ORDONNE que le dossier soit renvoyé au juge soussigné en cas de manquement de la part des défendeurs à l’ordonnance précédemment décrite afin qu’il soit statué en conséquence.

[79] En s’appuyant sur ce paragraphe, les intimés font valoir que le juge Lafrenière aurait écarté l’outrage au tribunal comme sanction de la violation de son ordonnance ou qu’il aurait établi un régime alternatif de sanctions ou une procédure préalable à l’imposition de toute sanction. Ces arguments, dont la logique n’est pas toujours apparente, n’ont aucun fondement. Ils cherchent à donner au paragraphe 6 un sens que ni son texte, ni son contexte n’autorisent. Comme la Cour d’appel du Québec l’a souligné dans l’affaire Zhang c Chau, 2003 CanLII 47974, au paragraphe 32, 229 DLR (4th) 298 : [traduction] « Une partie ne peut pas se réfugier derrière une interprétation restrictive et littérale pour contourner l’ordonnance ainsi que pour la tourner en dérision de même que l’administration de la justice ».

[80] On retrouve souvent une formulation semblable à celle du paragraphe 6 dans les jugements québécois en matière d’outrage au tribunal. Comme l’explique la juge Chantal Châtelain, il s’agit pour le tribunal de demeurer saisi du dossier et d’éviter la règle du functus officio: Droit de la famille — 182198, 2018 QCCS 4405, au paragraphe 9. Si l’on peut déduire quoi que ce soit de l’emploi d’une telle formule, c’est que le juge Lafrenière entendait que tout manquement à son ordonnance soit puni.

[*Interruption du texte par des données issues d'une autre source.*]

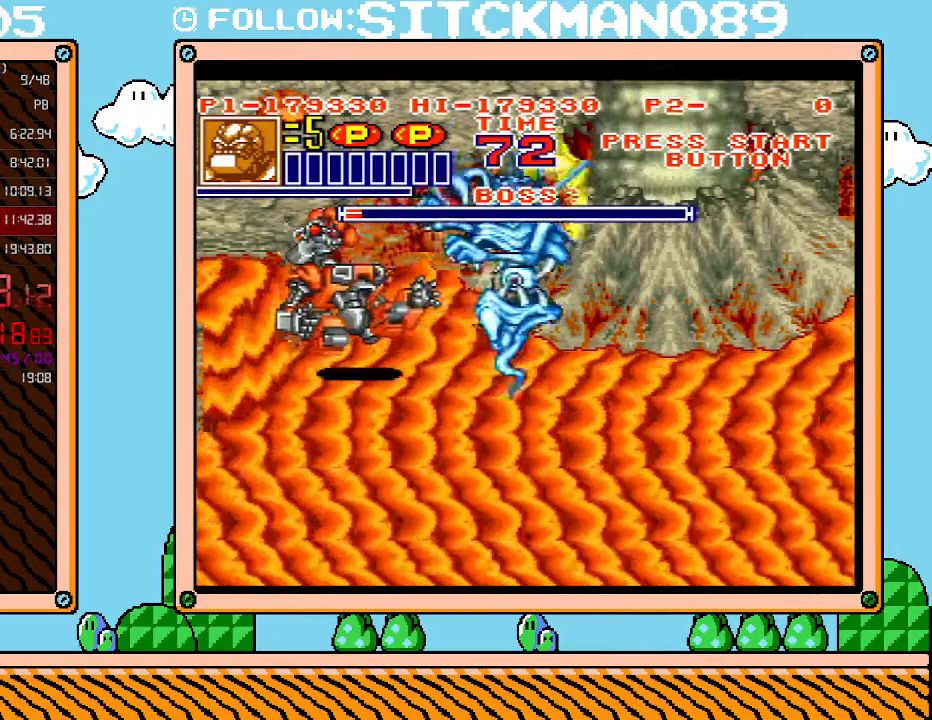
{"buttons": [], "events": [[50, "A", "up"], [100, "A", "down"], [167, "A", "up"], [233, "A", "down"], [317, "A", "up"], [383, "A", "down"], [450, "A", "up"]]}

[81] Ainsi, l’idée que le paragraphe 6 constitue en quelque sorte une promesse d’immunité à l’égard d’une accusation subséquente d’outrage au tribunal frôle l’absurde. On peut difficilement envisager qu’un juge rende une ordonnance et autorise du même souffle sa violation. Il est vrai que le juge Lafrenière, au paragraphe 88 des motifs de son ordonnance, a indiqué pourquoi il n’imposait pas une peine d’emprisonnement. Cela n’écarte pas la possibilité que les intimés puissent commettre un outrage subséquent en ne respectant pas son ordonnance.

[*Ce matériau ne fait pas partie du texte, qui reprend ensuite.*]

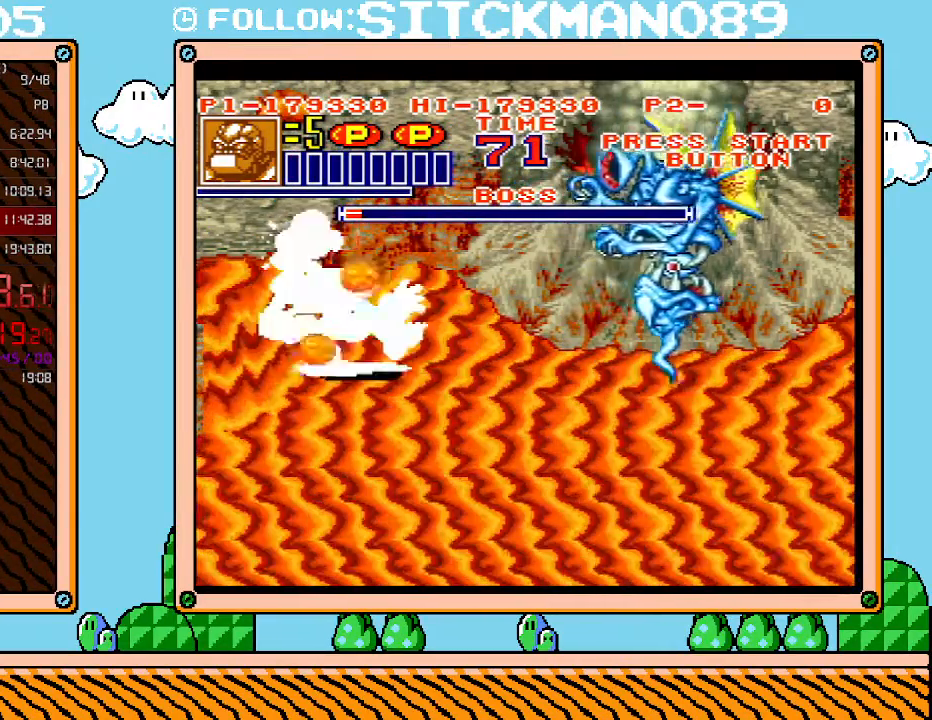
{"buttons": ["DPAD_RIGHT"], "events": [[17, "A", "down"], [100, "A", "up"], [100, "DPAD_RIGHT", "down"], [167, "A", "down"], [233, "A", "up"]]}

[82] Rien n’indique non plus que le juge Lafrenière ait entendu remplacer la procédure prévue aux règles 466 et suivantes par une procédure de son cru. En prévoyant qu’il demeurait saisi en cas de « manquement », il ne prescrivait aucunement le véhicule procédural par lequel il pourrait être saisi. Par exemple, en plus d’une requête subséquente en outrage au tribunal, d’autres demandes auraient pu découler de son ordonnance, comme une demande de directives ou une mesure d’exécution.

[83] À l’audience, le procureur de Me Gauthier a soutenu que le juge Lafrenière s’attendait à ce qu’il y ait des « manquements » à son ordonnance, que les préoccupations des intimés relativement au paiement des amendes à des organismes communautaires constituaient de tels « manquements », de même que les questions relatives à la part de chaque débiteur solidaire, et que le juge Lafrenière aurait dû statuer sur ces « manquements » avant que toute autre mesure ne soit prise. Ces arguments ne résistent pas à l’examen. En fait, ils font porter un poids considérable à un seul mot.

[84] Tout d’abord, ces arguments donnent un sens inhabituel au mot « manquement ». Être en désaccord avec une ordonnance de la Cour ne constitue pas un « manquement », mais tout au plus un moyen d’appel. Lorsqu’une obligation de verser une somme d’argent est assortie d’un terme, ce n’est qu’à l’expiration du terme que l’on peut constater un manquement ou un défaut.

[85] Deuxièmement, si j’ai bien compris l’argument de Me Gauthier, le paragraphe 6 de l’ordonnance envisagerait une modification subséquente de l’ordonnance, possiblement pour tenir compte des préoccupations des intimés ou pour excuser un « manquement ». Or, ce n’est pas ce que le paragraphe 6 dit. En fait, les décisions québécoises, comme celle qui est citée plus haut, emploient principalement une telle formule comme accessoire d’une ordonnance d’accomplir des travaux d’utilité sociale. De toute manière, dans l’arrêt Carey, aux paragraphes 61 et 62, la Cour suprême a réaffirmé l’importance du caractère définitif des jugements en matière d’outrage au tribunal et a indiqué que ce n’était que dans des circonstances exceptionnelles qu’un juge pouvait réviser une conclusion d’outrage.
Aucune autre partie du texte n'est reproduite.